### Problem requirements
Transcribe every line of the listing below without alteration, omitting the pictures from your answer.

***** Extracted material *****

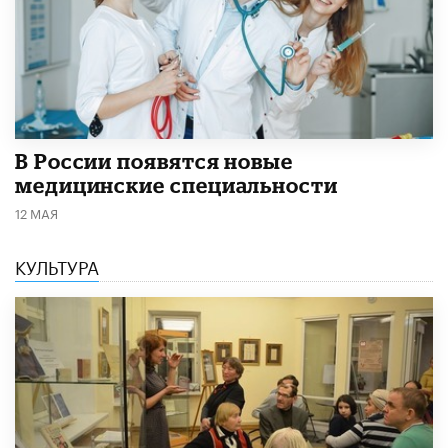
В России появятся новые
медицинские специальности
12 МАЯ
КУЛЬТУРА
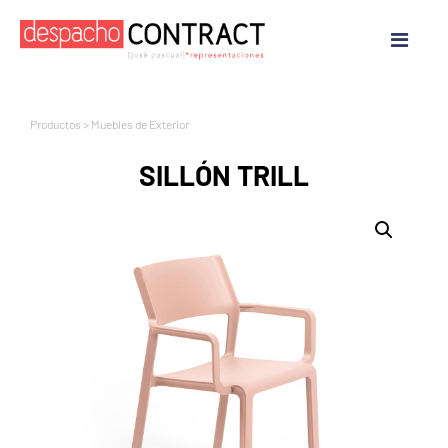
Productos
>
Muebles de Exterior
SILLÓN TRILL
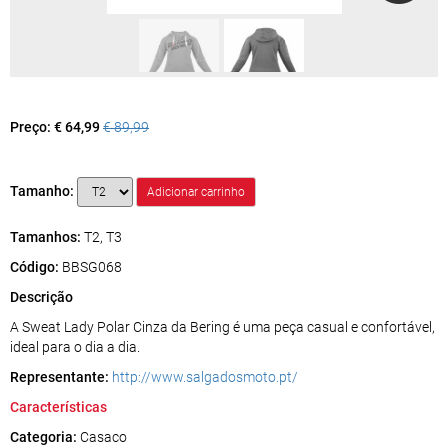
Preço:
€ 64,99
€ 89,99
Tamanho:
Tamanhos:
T2, T3
Código:
BBSG068
Descrição
A Sweat Lady Polar Cinza da Bering é uma peça casual e confortável,
ideal para o dia a dia.
Representante:
http://www.salgadosmoto.pt/
Características
Categoria:
Casaco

*****

### Solution to this task
В России появятся новые
медицинские специальности
12 МАЯ
КУЛЬТУРА
Productos
>
Muebles de Exterior
SILLÓN TRILL
Preço:
€ 64,99
€ 89,99
Tamanho:
Tamanhos:
T2, T3
Código:
BBSG068
Descrição
A Sweat Lady Polar Cinza da Bering é uma peça casual e confortável,
ideal para o dia a dia.
Representante:
http://www.salgadosmoto.pt/
Características
Categoria:
Casaco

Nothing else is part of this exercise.